The five large oil fields found in the Russian Republic of Tatarstan have been producing from the Devonian sandstone reservoirs for more than fifty years. Currently all of them have entered the maturity stage. In all five fields waterflooding methods have been applied since the very start of production. And though the principal development approaches and strategy do not differ, development rate, volumes of fluid produced, actual and design oil recovery factor (ORF) do differ. The largest of the five fields, Romashkinskoye, has been developed in independent areas divided by injection wells' rows. There are 21 such areas. Comparative analysis of these areas' performance is of specific interest.

To make a generalized estimate of production performance of the five fields, we have ranked them by a number of geologic parameters. The same ranking has been performed for all areas of the Romashkinskoye oilfield. For the purpose of analysis these areas have been further divided into seven groups by a common integral geologic parameter.

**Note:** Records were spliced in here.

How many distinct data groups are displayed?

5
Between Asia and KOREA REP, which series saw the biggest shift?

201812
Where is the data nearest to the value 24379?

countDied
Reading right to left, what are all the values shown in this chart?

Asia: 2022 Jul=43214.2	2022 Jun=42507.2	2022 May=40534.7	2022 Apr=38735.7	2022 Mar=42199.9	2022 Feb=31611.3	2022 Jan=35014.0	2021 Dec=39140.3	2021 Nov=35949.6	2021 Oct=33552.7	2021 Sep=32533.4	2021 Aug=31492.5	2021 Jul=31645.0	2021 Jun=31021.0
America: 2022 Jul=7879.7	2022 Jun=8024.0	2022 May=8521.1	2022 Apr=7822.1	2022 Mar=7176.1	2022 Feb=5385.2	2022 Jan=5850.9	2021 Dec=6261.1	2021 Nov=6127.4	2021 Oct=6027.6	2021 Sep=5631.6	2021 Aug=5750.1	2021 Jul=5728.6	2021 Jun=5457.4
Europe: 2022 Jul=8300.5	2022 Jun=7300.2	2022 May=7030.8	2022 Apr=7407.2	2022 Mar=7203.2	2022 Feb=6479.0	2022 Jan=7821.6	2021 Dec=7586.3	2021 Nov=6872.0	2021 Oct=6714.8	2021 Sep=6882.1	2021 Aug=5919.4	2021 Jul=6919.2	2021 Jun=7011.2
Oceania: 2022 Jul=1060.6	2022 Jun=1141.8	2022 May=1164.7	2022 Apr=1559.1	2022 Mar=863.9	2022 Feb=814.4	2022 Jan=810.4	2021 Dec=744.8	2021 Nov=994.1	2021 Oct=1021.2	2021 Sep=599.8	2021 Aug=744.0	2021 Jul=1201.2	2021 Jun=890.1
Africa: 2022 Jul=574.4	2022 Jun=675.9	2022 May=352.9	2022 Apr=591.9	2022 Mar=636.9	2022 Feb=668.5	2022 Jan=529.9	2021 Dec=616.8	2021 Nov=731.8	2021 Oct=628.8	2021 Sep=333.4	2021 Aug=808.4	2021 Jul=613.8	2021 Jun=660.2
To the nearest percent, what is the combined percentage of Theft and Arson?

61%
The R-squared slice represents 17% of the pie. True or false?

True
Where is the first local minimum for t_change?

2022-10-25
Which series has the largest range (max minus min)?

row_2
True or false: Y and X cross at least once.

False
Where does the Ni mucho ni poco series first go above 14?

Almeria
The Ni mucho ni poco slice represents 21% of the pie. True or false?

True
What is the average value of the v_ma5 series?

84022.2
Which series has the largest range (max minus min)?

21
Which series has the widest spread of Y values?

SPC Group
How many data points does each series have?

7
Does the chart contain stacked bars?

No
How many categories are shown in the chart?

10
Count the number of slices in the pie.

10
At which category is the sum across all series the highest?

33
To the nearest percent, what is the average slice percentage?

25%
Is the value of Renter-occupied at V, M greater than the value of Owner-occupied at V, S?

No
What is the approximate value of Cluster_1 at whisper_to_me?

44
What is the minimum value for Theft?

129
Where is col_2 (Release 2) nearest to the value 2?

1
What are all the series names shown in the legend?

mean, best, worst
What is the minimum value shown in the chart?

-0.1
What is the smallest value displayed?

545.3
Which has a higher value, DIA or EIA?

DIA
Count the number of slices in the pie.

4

The investigation method involves a correlation analysis of the fluid production and oil recovery profiles at different stages of development of both fields and areas; as well as evaluation of the present-day status of development, in that number with account for the tendency towards operating assets' change.

It has been demonstrated that the oil recovery factor and its behavior at different development stages depend to a large extent on reservoir geology. Besides, there is a close correlation between fluid and oil production rates. In mature fields very important factors are status of assets and producing wells' density. Fields and areas have been identified which call for immediate rejuvenation operations.


The relationship between recovery factor and fluid volumes and production rates has been the subject of much investigation. Not infrequently this issue is discussed in connection with forced fluid withdrawal. Oil recovery mechanisms with different fluid production rates may be numerous in number. This complicates construction of adequate mathematical models. Neither does physical simulation on cores reflect all factors which influence the process of filtration at different production rates. This makes many of the researches turn to the analysis of actual performance history at different drive behavior. The results presented may be totally different: from recognition of dependence between oil recovery and development rates to its complete rejection. It appears that both points of view have the right to exist, and the deciding factors are geologic setting, reservoir properties, and fluids' characteristics. This assumption allows the authors to skip whatever review of published papers and present our own results. Novelty element in our study is ranking of being analyzed oil fields and areas according to a number of geological factors [1, 2], which include net pay thickness (m), porosity (%), permeability (µm2), oil saturation (%), net-to-gross ratio (NGR) (decimal fraction), NGR variation, number of pay intervals and its variation, reserves by lithological groups (%), distribution of reserves by formations.

All production parameters have been analyzed in the dimensionless form, as a ratio to original oil-in place (OOIP) in a development target.